■ TASK STATEMENT
What is needed is a word-for-word copy of every record below, minus the pictures.

━━ SUPPLIED MATERIAL

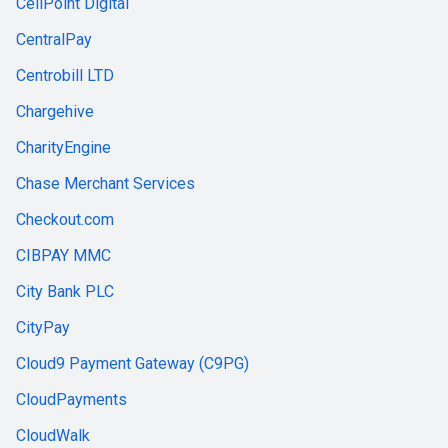
CellPoint Digital
CentralPay
Centrobill LTD
Chargehive
CharityEngine
Chase Merchant Services
Checkout.com
CIBPAY MMC
City Bank PLC
CityPay
Cloud9 Payment Gateway (C9PG)
CloudPayments
CloudWalk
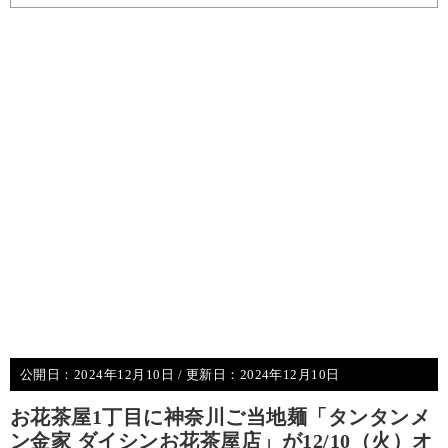
公開日：
2024年12月10日
/ 更新日：
2024年12月10日
お花茶屋1丁目に神奈川ご当地麺「タンタンメ
ン金家 ダイシンお花茶屋店」が12/10（火）オ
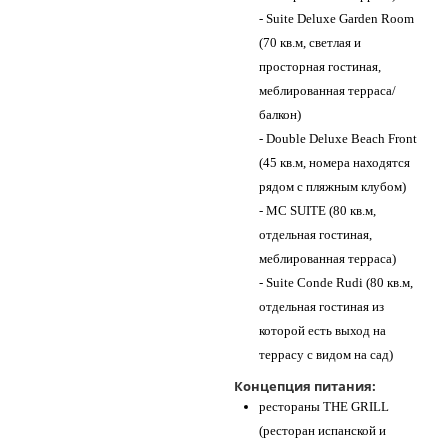
- Suite Deluxe Garden Room
(70 кв.м, светлая и
просторная гостиная,
меблированная терраса/
балкон)
- Double Deluxe Beach Front
(45 кв.м, номера находятся
рядом с пляжным клубом)
- MC SUITE (80 кв.м,
отдельная гостиная,
меблированная терраса)
- Suite Conde Rudi (80 кв.м,
отдельная гостиная из
которой есть выход на
террасу с видом на сад)
Концепция питания:
рестораны THE GRILL
(ресторан испанской и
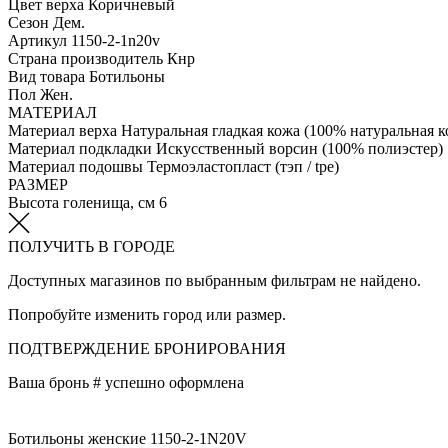
Цвет верха
Коричневый
Сезон
Дем.
Артикул
1150-2-1n20v
Страна производитель
Кнр
Вид товара
Ботильоны
Пол
Жен.
МАТЕРИАЛ
Материал верха
Натуральная гладкая кожа (100% натуральная к
Материал подкладки
Искусственный ворсин (100% полиэстер)
Материал подошвы
Термоэластопласт (тэп / tpe)
РАЗМЕР
Высота голенища, см
6
ПОЛУЧИТЬ В ГОРОДЕ
Доступных магазинов по выбранным фильтрам не найдено.
Попробуйте изменить город или размер.
ПОДТВЕРЖДЕНИЕ БРОНИРОВАНИЯ
Ваша бронь #
успешно оформлена
Ботильоны женские 1150-2-1N20V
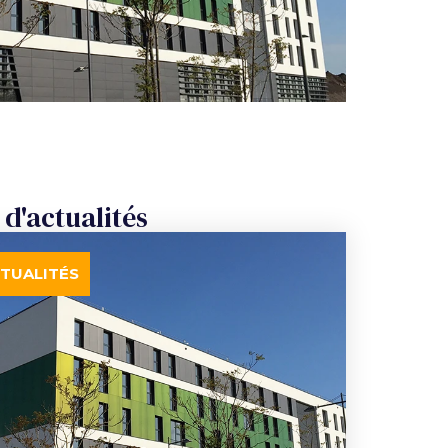
 d'actualités
TUALITÉS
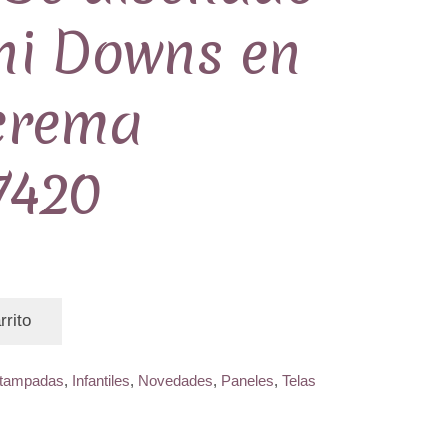
ni Downs en
crema
7420
rrito
tampadas
,
Infantiles
,
Novedades
,
Paneles
,
Telas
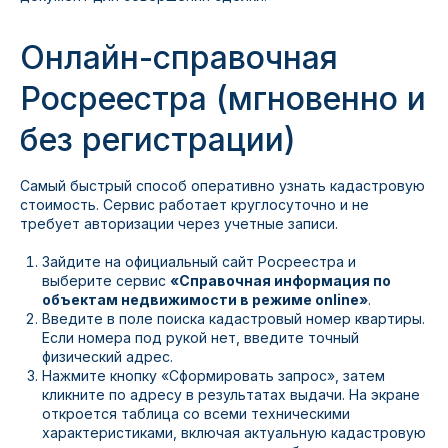
Онлайн-справочная
Росреестра (мгновенно и
без регистрации)
Самый быстрый способ оперативно узнать кадастровую
стоимость. Сервис работает круглосуточно и не
требует авторизации через учетные записи.
Зайдите на официальный сайт Росреестра и
выберите сервис
«Справочная информация по
объектам недвижимости в режиме online»
.
Введите в поле поиска кадастровый номер квартиры.
Если номера под рукой нет, введите точный
физический адрес.
Нажмите кнопку «Сформировать запрос», затем
кликните по адресу в результатах выдачи. На экране
откроется таблица со всеми техническими
характеристиками, включая актуальную кадастровую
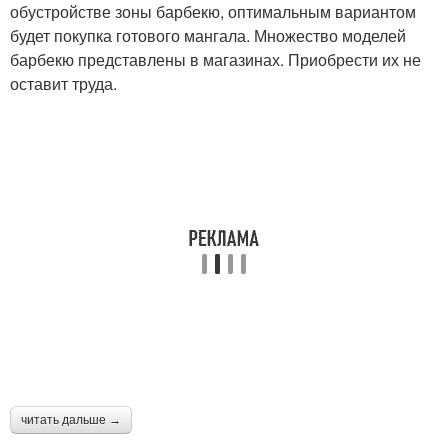
обустройстве зоны барбекю, оптимальным вариантом
будет покупка готового мангала. Множество моделей
барбекю представлены в магазинах. Приобрести их не
оставит труда.
читать дальше →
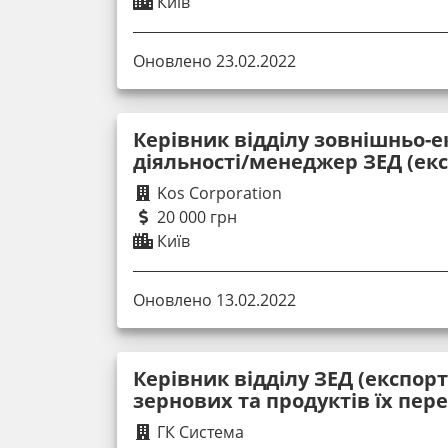
Київ
Оновлено 23.02.2022
Керівник відділу зовнішньо-е
діяльності/менеджер ЗЕД (екс
Kos Corporation
20 000 грн
Київ
Оновлено 13.02.2022
Керівник відділу ЗЕД (експорт
зернових та продуктів їх пер
ГК Система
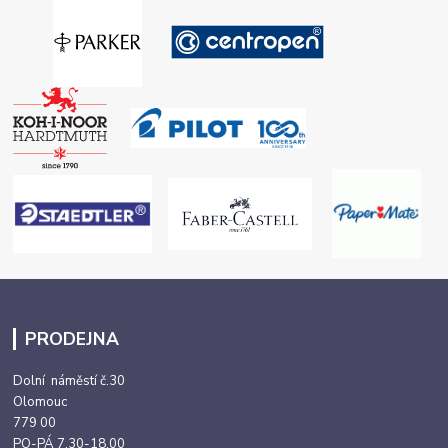
PRODEJNA
Dolní náměstí č.30
Olomouc
779 00
PO-PÁ 7,30-18,00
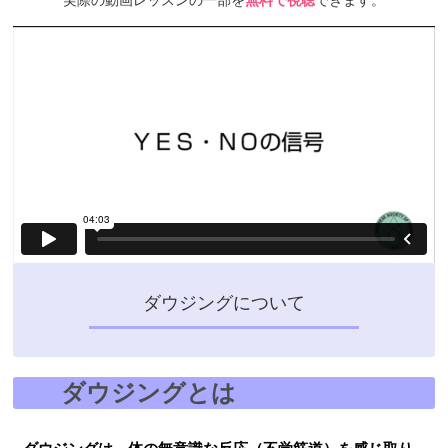
実際の動画レッスンの一部を
無料で視聴
できます。
ダウジングについて
ダウジングとは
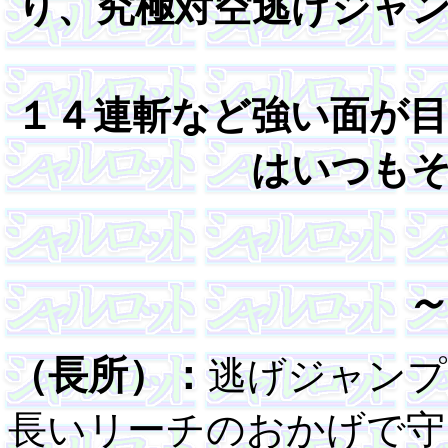
り、究極対空逃げジャ
１４連斬など強い面が
はいつも
～
（長所）：
逃げジャンプ
長いリーチのおかげで守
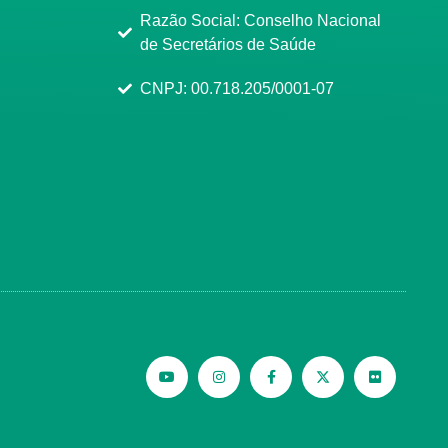
Razão Social: Conselho Nacional
de Secretários de Saúde
CNPJ: 00.718.205/0001-07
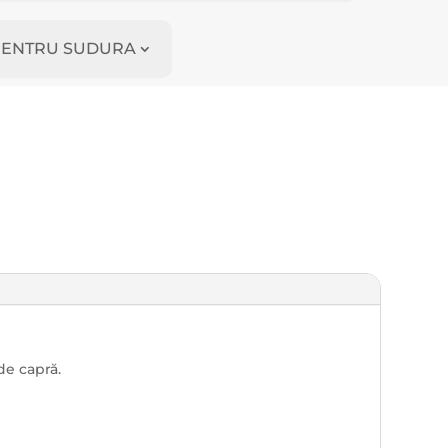
I PENTRU SUDURA
de capră.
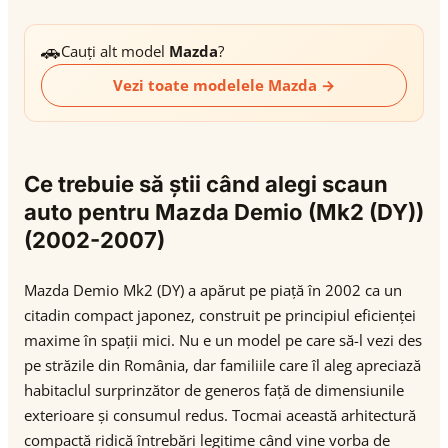
🚗
Cauți alt model
Mazda
?
Vezi toate modelele Mazda →
Ce trebuie să știi când alegi scaun
auto pentru Mazda Demio (Mk2 (DY))
(2002-2007)
Mazda Demio Mk2 (DY) a apărut pe piață în 2002 ca un
citadin compact japonez, construit pe principiul eficienței
maxime în spații mici. Nu e un model pe care să-l vezi des
pe străzile din România, dar familiile care îl aleg apreciază
habitaclul surprinzător de generos față de dimensiunile
exterioare și consumul redus. Tocmai această arhitectură
compactă ridică întrebări legitime când vine vorba de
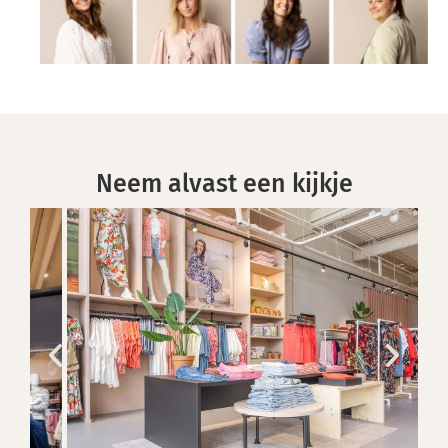
Neem alvast een kijkje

━━━━

■ FINAL ANSWER
CellPoint Digital
CentralPay
Centrobill LTD
Chargehive
CharityEngine
Chase Merchant Services
Checkout.com
CIBPAY MMC
City Bank PLC
CityPay
Cloud9 Payment Gateway (C9PG)
CloudPayments
CloudWalk
公開日：
2024年12月10日
/ 更新日：
2024年12月10日
お花茶屋1丁目に神奈川ご当地麺「タンタンメ
ン金家 ダイシンお花茶屋店」が12/10（火）オ
- Suite Deluxe Garden Room
(70 кв.м, светлая и
просторная гостиная,
меблированная терраса/
балкон)
- Double Deluxe Beach Front
(45 кв.м, номера находятся
рядом с пляжным клубом)
- MC SUITE (80 кв.м,
отдельная гостиная,
меблированная терраса)
- Suite Conde Rudi (80 кв.м,
отдельная гостиная из
которой есть выход на
террасу с видом на сад)
Концепция питания:
рестораны THE GRILL
(ресторан испанской и
Цвет верха
Коричневый
Сезон
Дем.
Артикул
1150-2-1n20v
Страна производитель
Кнр
Вид товара
Ботильоны
Пол
Жен.
МАТЕРИАЛ
Материал верха
Натуральная гладкая кожа (100% натуральная к
Материал подкладки
Искусственный ворсин (100% полиэстер)
Материал подошвы
Термоэластопласт (тэп / tpe)
РАЗМЕР
Высота голенища, см
6
ПОЛУЧИТЬ В ГОРОДЕ
Доступных магазинов по выбранным фильтрам не найдено.
Попробуйте изменить город или размер.
ПОДТВЕРЖДЕНИЕ БРОНИРОВАНИЯ
Ваша бронь #
успешно оформлена
Ботильоны женские 1150-2-1N20V
 d'actualités
TUALITÉS
ni Downs en
crema
7420
rrito
tampadas
,
Infantiles
,
Novedades
,
Paneles
,
Telas
Онлайн-справочная
Росреестра (мгновенно и
без регистрации)
Самый быстрый способ оперативно узнать кадастровую
стоимость. Сервис работает круглосуточно и не
требует авторизации через учетные записи.
Зайдите на официальный сайт Росреестра и
выберите сервис
«Справочная информация по
объектам недвижимости в режиме online»
.
Введите в поле поиска кадастровый номер квартиры.
Если номера под рукой нет, введите точный
физический адрес.
Нажмите кнопку «Сформировать запрос», затем
кликните по адресу в результатах выдачи. На экране
откроется таблица со всеми техническими
характеристиками, включая актуальную кадастровую
обустройстве зоны барбекю, оптимальным вариантом
будет покупка готового мангала. Множество моделей
барбекю представлены в магазинах. Приобрести их не
оставит труда.
читать дальше →
Київ
Оновлено 23.02.2022
Керівник відділу зовнішньо-е
діяльності/менеджер ЗЕД (екс
Kos Corporation
20 000 грн
Київ
Оновлено 13.02.2022
Керівник відділу ЗЕД (експорт
зернових та продуктів їх пер
ГК Система
PRODEJNA
Dolní náměstí č.30
Olomouc
779 00
PO-PÁ 7,30-18,00
実際の動画レッスンの一部を
無料で視聴
できます。
ダウジングについて
ダウジングとは
り、究極対空逃げジャ
１４連斬など強い面が
はいつも
～
（長所）：
逃げジャンプ
長いリーチのおかげで守
Razão Social: Conselho Nacional
de Secretários de Saúde
CNPJ: 00.718.205/0001-07
I PENTRU SUDURA
de capră.
🚗
Cauți alt model
Mazda
?
Vezi toate modelele Mazda →
Ce trebuie să știi când alegi scaun
auto pentru Mazda Demio (Mk2 (DY))
(2002-2007)
Mazda Demio Mk2 (DY) a apărut pe piață în 2002 ca un
citadin compact japonez, construit pe principiul eficienței
maxime în spații mici. Nu e un model pe care să-l vezi des
pe străzile din România, dar familiile care îl aleg apreciază
habitaclul surprinzător de generos față de dimensiunile
exterioare și consumul redus. Tocmai această arhitectură
compactă ridică întrebări legitime când vine vorba de
Neem alvast een kijkje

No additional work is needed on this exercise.